Elle Logan Q & A - Stanford Rowing

Dec. 11, 2008

At 21 years old, Elle Logan made her Olympic debut in Beijing, rowing in the gold medal-winning women's eight. Aside from being named to the All-Pac-10 Conference Team and the All-American team, Logan made the national team for the first time in 2007. A spare for the 2007 Worlds, Logan won bronze at the 2008 World Cup stop in Lucerne, and finished second in the pair at Trials. Courtesy of nbcolympics.com.

Which of your teammates would you like to trade places with for a day?... Either Jenna, Tiffany, or Maura. It doesn't matter which one: they're all coxswain. I want to sit in a boat without having to strain my muscles!

What are your sights set on after college?... The plan right now is to keep rowing and trying out for the national team. The ultimate goal is to earn another Olympic berth at the 2012 London Games. 

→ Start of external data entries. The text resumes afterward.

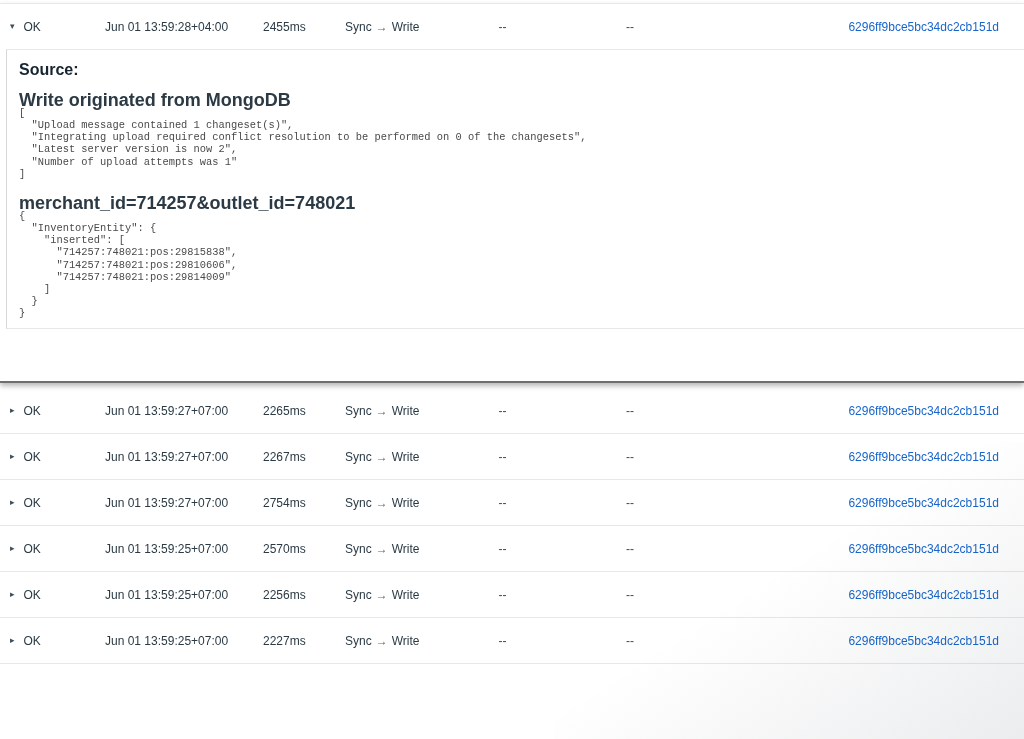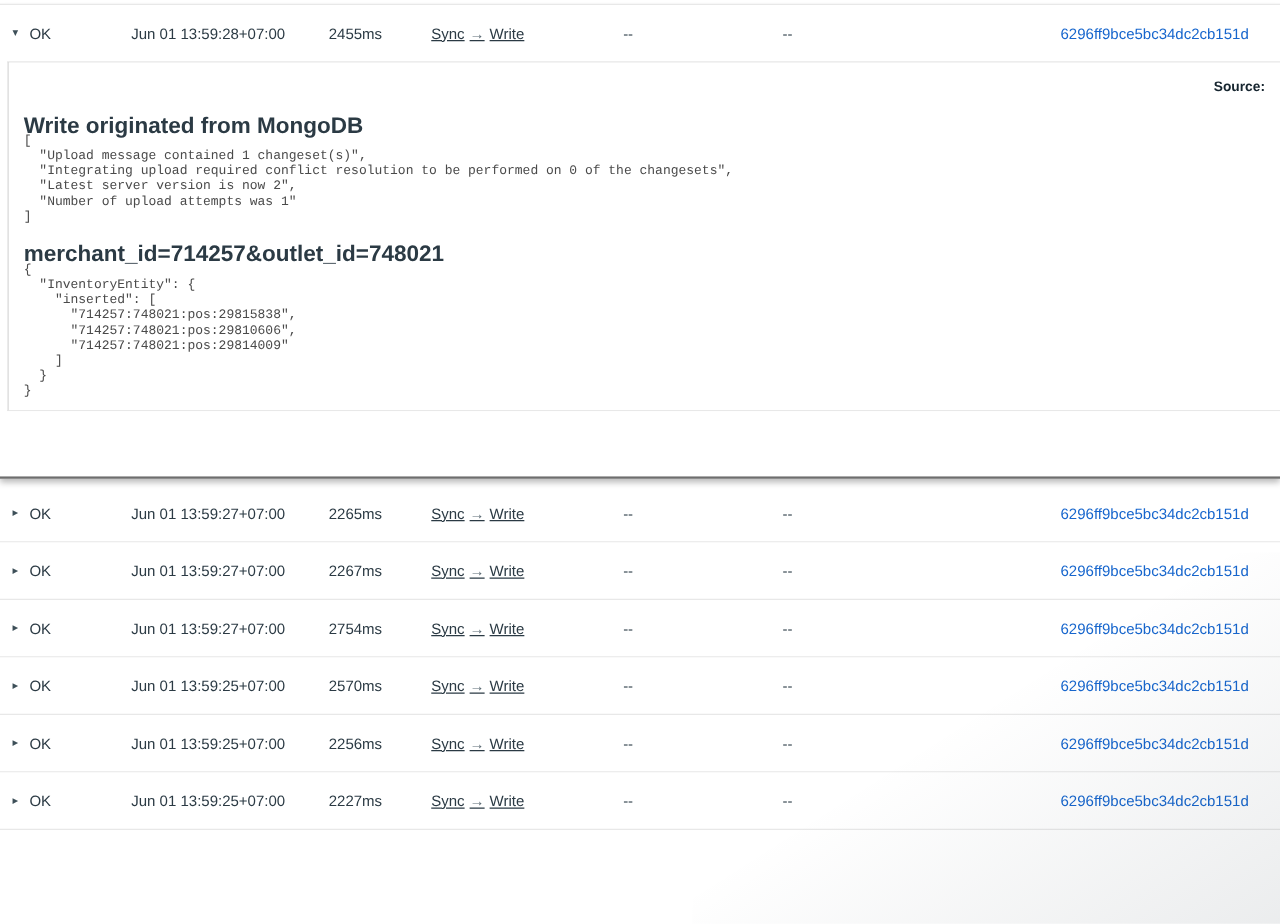--- a/index.html
+++ b/index.html
@@ -77,7 +77,7 @@
         <span class="caret">▾</span>
         <span>OK</span>
       </div>
-      <div class="cell">Jun 01 13:59:28+07:00</div>
+      <div class="cell">Jun 01 13:59:28+04:00</div>
       <div class="cell">2455ms</div>
       <div class="cell cell-type">
         <span>Sync</span><span class="type-arrow">→</span><span>Write</span>

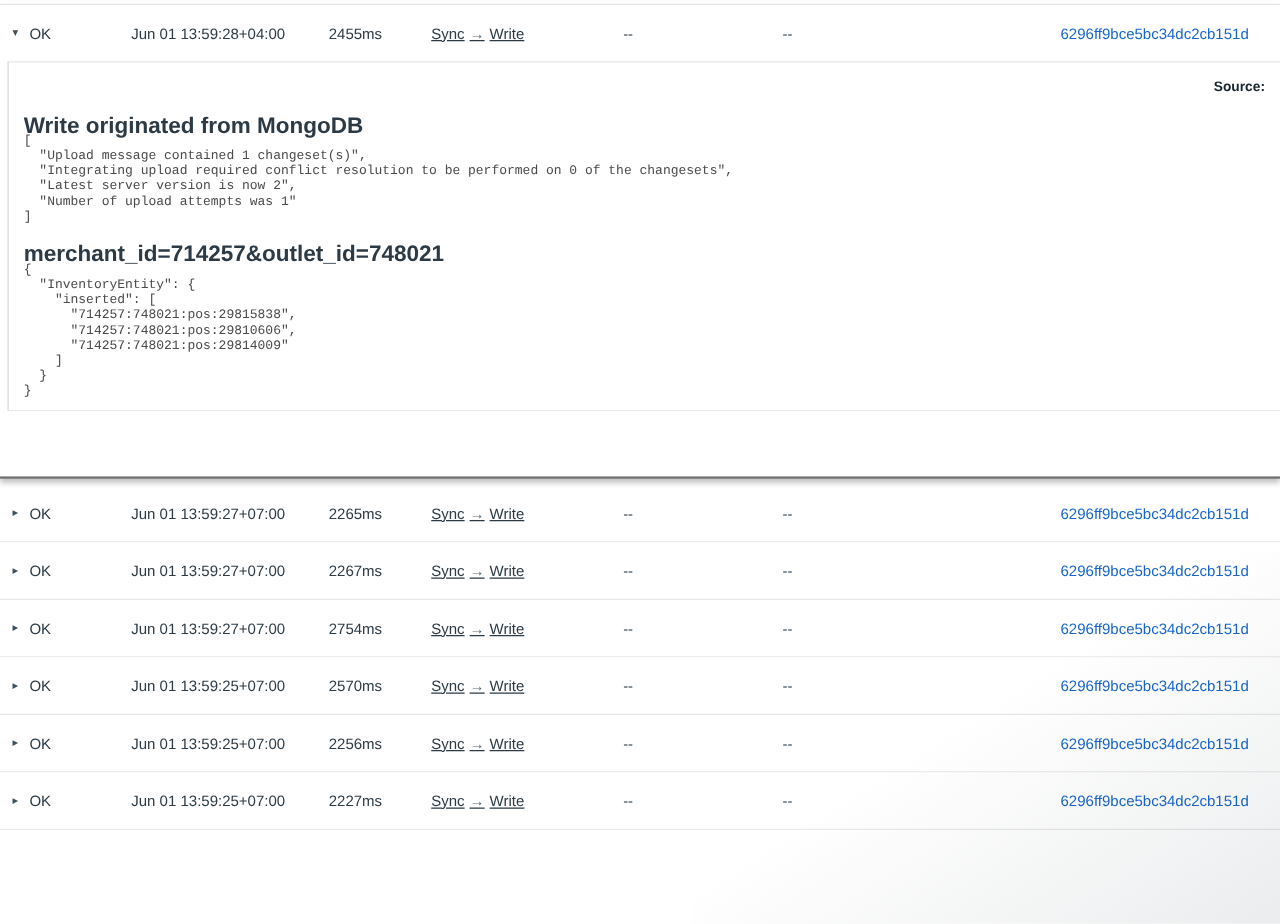--- a/index.html
+++ b/index.html
@@ -19,7 +19,7 @@
   }
   .cell-status { padding-left:10px; display:flex; align-items:center; gap:9px; }
   .caret { font-size:9px; color:#3d4f58; line-height:1; position:relative; top:0px; }
-  .cell-type { padding-left:5px; white-space:nowrap;text-decoration:underline; }
+  .cell-type { padding-left:5px; white-space:nowrap; }
   .type-arrow { color:#5d6c75; padding:0 4px; }
   .cell-dash { text-align:center; color:#3b4a54; }
   .cell-link { text-align:right; padding-right:25px; }

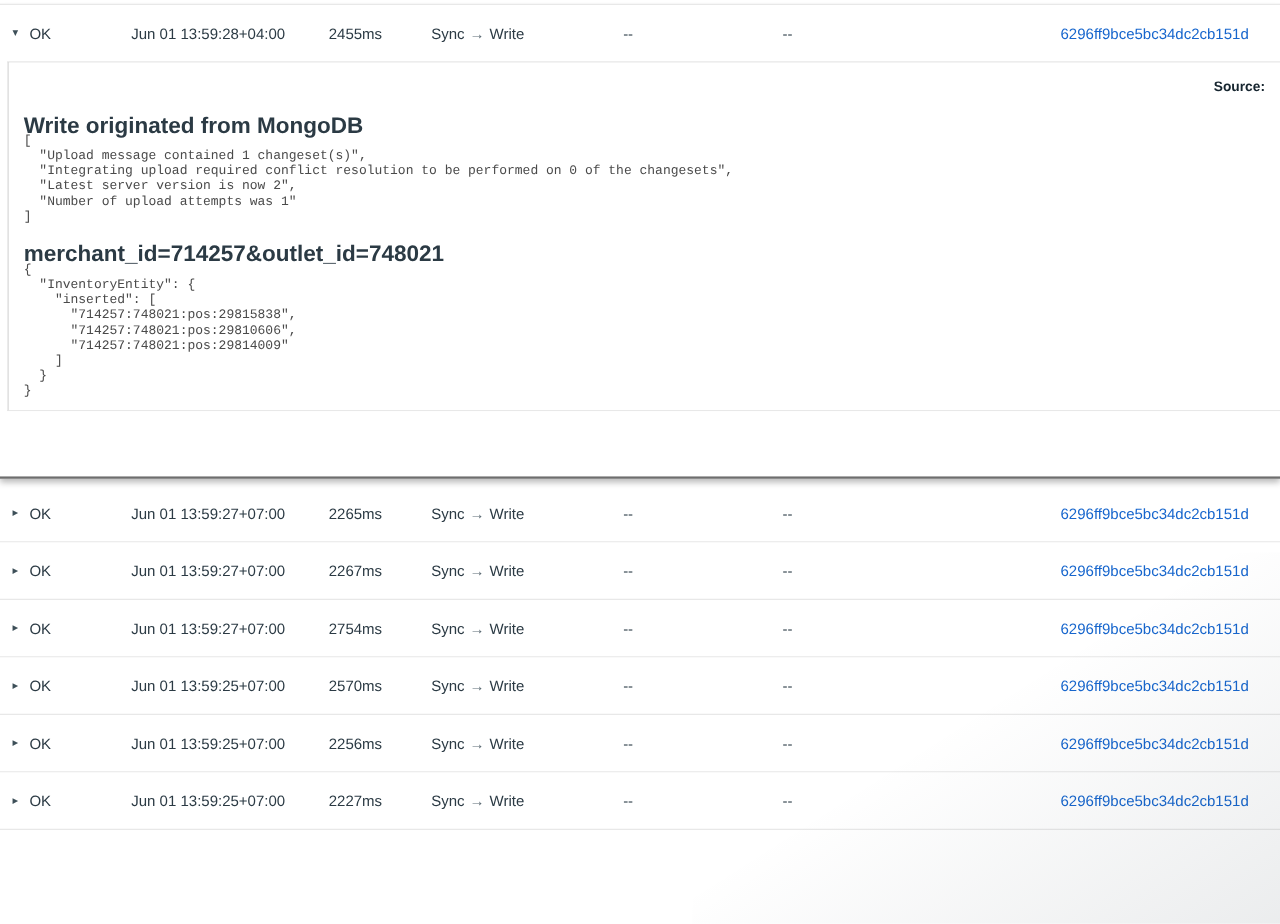--- a/index.html
+++ b/index.html
@@ -44,7 +44,7 @@
     padding:13px 12px 9px 12px;
     background:#fff;
   }
-  .detail .lbl { font-size:11px; font-weight:bold; color:#16252f; line-height:14px;text-align:right; }
+  .detail .lbl { font-size:16px; font-weight:bold; color:#16252f; line-height:14px; }
   .detail .val { font-size:18px; color:#2b3a44; line-height:14px; margin-top:16px;font-weight:bold; }
   .detail .lbl.after-val { margin-top:12px; }
   .detail .lbl.after-pre { margin-top:10px; }

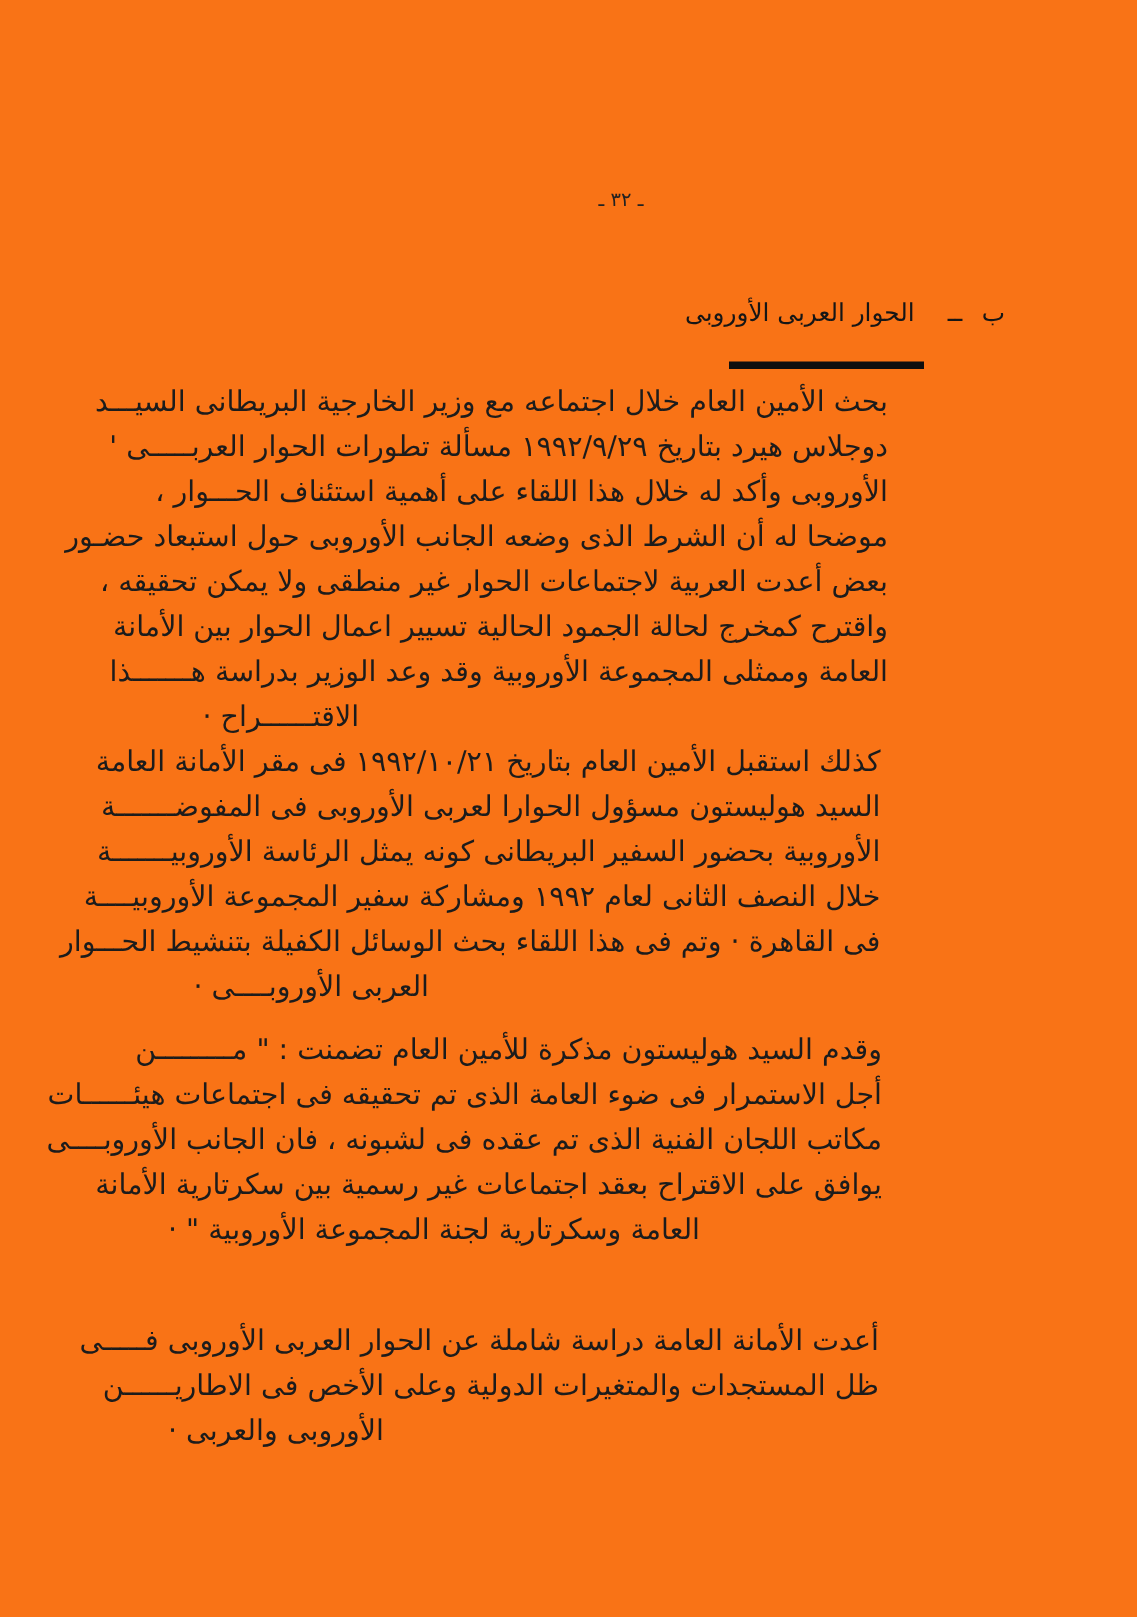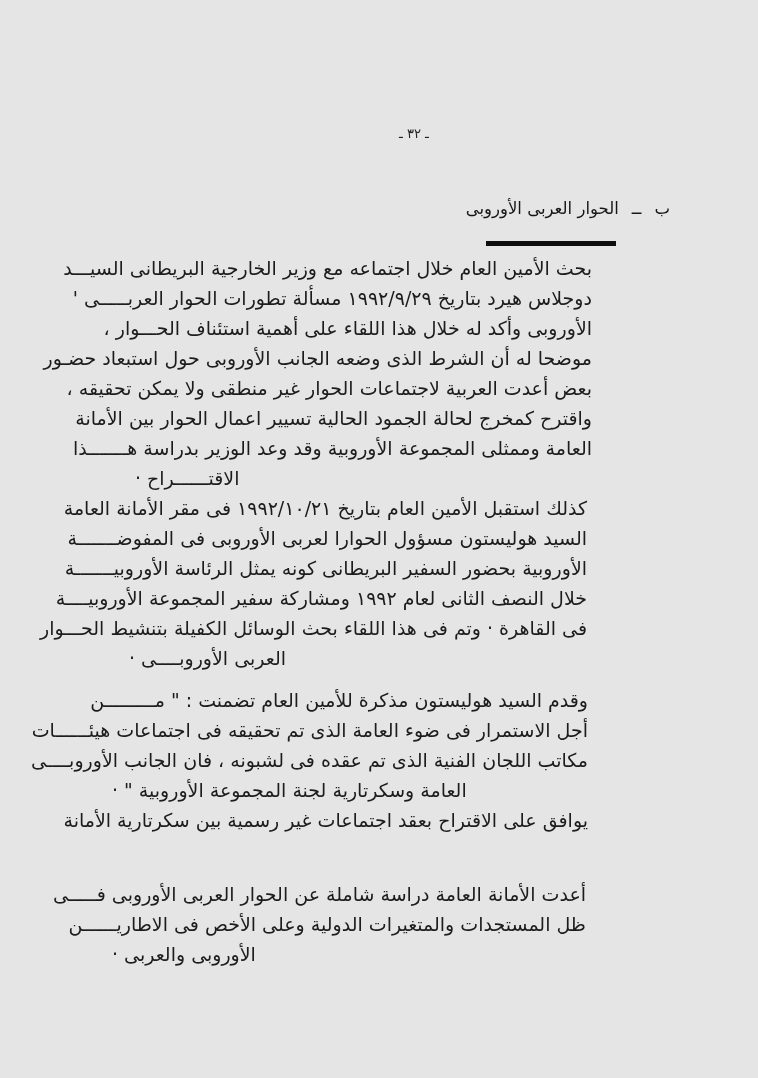--- a/index.html
+++ b/index.html
@@ -6,7 +6,7 @@
   .page{
     position:relative;
     width:758px;height:1078px;
-    background:#e5e5e5;
+    background:#f97316;
     font-family:"DejaVu Sans", sans-serif;
     color:#1b1b1b;
     overflow:hidden;

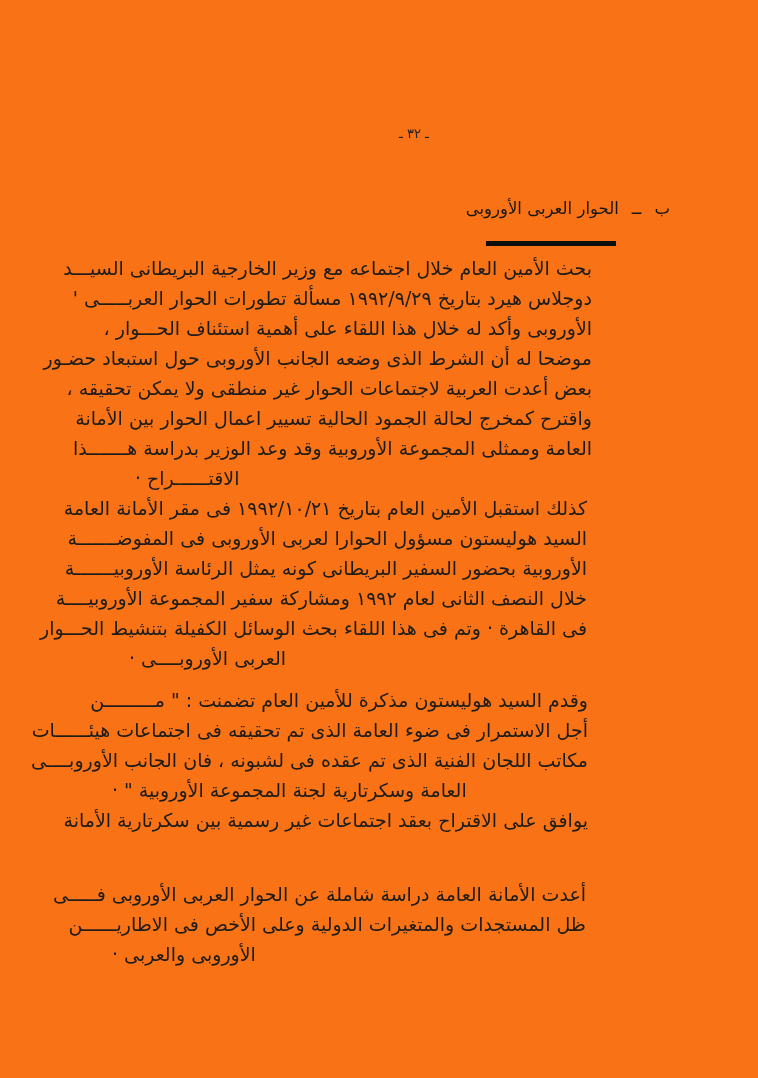--- a/index.html
+++ b/index.html
@@ -21,7 +21,7 @@
     direction:rtl;display:flex;align-items:center;gap:13px;
     font-size:16.5px;color:#161616;
   }
-  .heading-row .dash{letter-spacing:0;}
+  .heading-row .dash{letter-spacing:0;margin-left:9px;}
   .heading-underline{
     position:absolute;top:241px;left:486px;width:130px;height:5px;
     background:#0e0e0e;

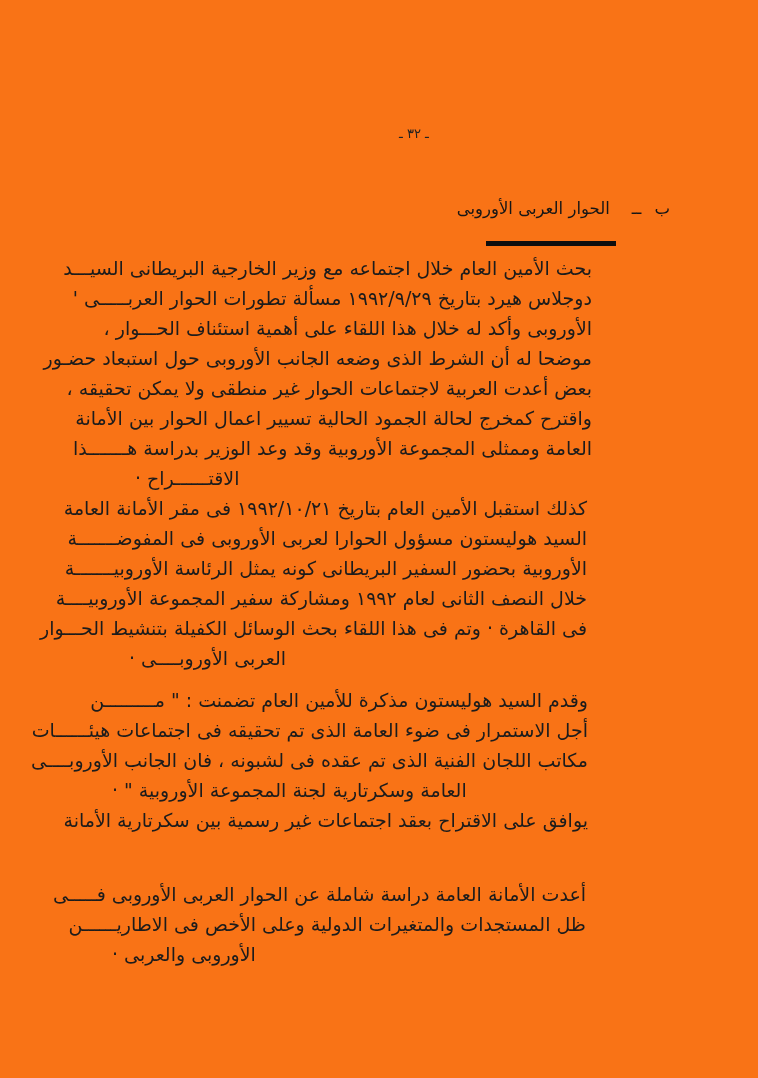--- a/index.html
+++ b/index.html
@@ -83,8 +83,8 @@
       <div class="line">وقدم السيد هوليستون مذكرة للأمين العام تضمنت : " مـــــــــن</div>
       <div class="line">أجل الاستمرار فى ضوء العامة الذى تم تحقيقه فى اجتماعات هيئــــــات</div>
       <div class="line">مكاتب اللجان الفنية الذى تم عقده فى لشبونه ، فان الجانب الأوروبــــى</div>
+      <div class="line">يوافق على الاقتراح بعقد اجتماعات غير رسمية بين سكرتارية الأمانة</div>
       <div class="line last">العامة وسكرتارية لجنة المجموعة الأوروبية " ·</div>
-      <div class="line">يوافق على الاقتراح بعقد اجتماعات غير رسمية بين سكرتارية الأمانة</div>
     </div>
   <div class="para p3">
       <div class="line">أعدت الأمانة العامة دراسة شاملة عن الحوار العربى الأوروبى فـــــى</div>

Proposed 2012 London Olympics Logo

Describe 'a day in the life' of training for the national team... Training tends to demand 8 hours per day, usually broken into three workouts. One or two of the training sessions are done on the water. The third workout rotates between [the] erg, running, or lifting. 

Talent you would most like to have... I want to be able to sing really well. Good music is such a thrill. I don't have a preference for what type of music I could sing, but if an amazing voice was given to me I would most likely apply it to a unique genre like opera.

Singing cartoon

Favorite teams as a kid... [Hailing from Boothbay Harbor, ME] I am a loyal New England girl: my favorite teams were and always will be the Celtics, Red Sox, and Bruins. I am actually a huge fan of hockey, so I'll count the AHL Portland Pirates among my favorites, as well.

Boston Pro Sports Team Logos

What is your favorite class that you are taking or have taken?... The Films of Woody Allen. I had seen a few of Allen's latest movies, such as Match Point. But this course exposed me to his full repertoire of films. The syllabus obviously required the viewing of many movies. In addition, we read books authored by and about Allen, critics' reviews, and interpretive pieces. I can confidently say that my two favorite Woody Allen projects are Stardust Memories and Deconstructing Harry.

Caricature of Woody Allen

What is your biggest pet peeve?... My roommate, who I normally love, has a terrible habit of opening our kitchen cupboards and walking away without closing them. So I regularly enter the kitchen to find an eye-sore of several open cupboards. It's really annoying.

If you could cook dinner for one famous person, dead or alive, who would it be? What would you serve him/her for dinner?... My first inclination is to say Ghandi, but I don't think he ate a lot. It would be a waste of a meal! So my second invitation would go to the Rolling Stones - all of them. They are my favorite band and the thought of spending time with Keith Richards is very cool. But we would order out for Thai. We would all have a much more pleasant experience if I avoided the kitchen!

The Rolling Stones group shot

What is the most wide-spread misconception about rowing?... Everyone thinks that the only body part that rowers use is their arms. Quite the contrary, the majority of rowing energy comes from the legs, while the core and back also play major roles. In fact, I would identify my arms as having the weakest muscle group in my body. 

Favorite moment in a competition... Pulling into the start blocks a few moments before a race begins. A hush seems to fall over the water. The only things you can hear are the last-minute mutters on competitor's boats and the adjustment of oars in their boxes. The moment is the most nerve-wracking and high-adrenaline of the entire race, yet there's a tranquility to it that I love.

Rowers line up for the start

What is the best advice you've received?... With regard to rowing, 'don't let the lows get too low or the highs too high.' If I have a poor workout, for example, it's important to acknowledge the disappointment in myself, but then get over it. There's no sense in dwelling on something that's over and done with. Instead, one needs to think about the improvements that can be made so that a repeat performance does not happen. On the flip side, don't celebrate and boast too much after achieving success. It's just as important to learn from the high times as the low times; focusing on the details that made a race 'click' will make them habit in the future, and in order to keep winning one must constantly improve the little things.

Favorite Stanford Rowing workout?... Rowing to the San Mateo Bridge and back on a Saturday morning. I'm not sure of the distance, but it takes us about 2 hours to complete. We literally head out the the bay and just start rowing! It's a challenge due to the elements caused by the bay, but also because Coach [Farooq] mixes up the crews to take us out of our comfort zone.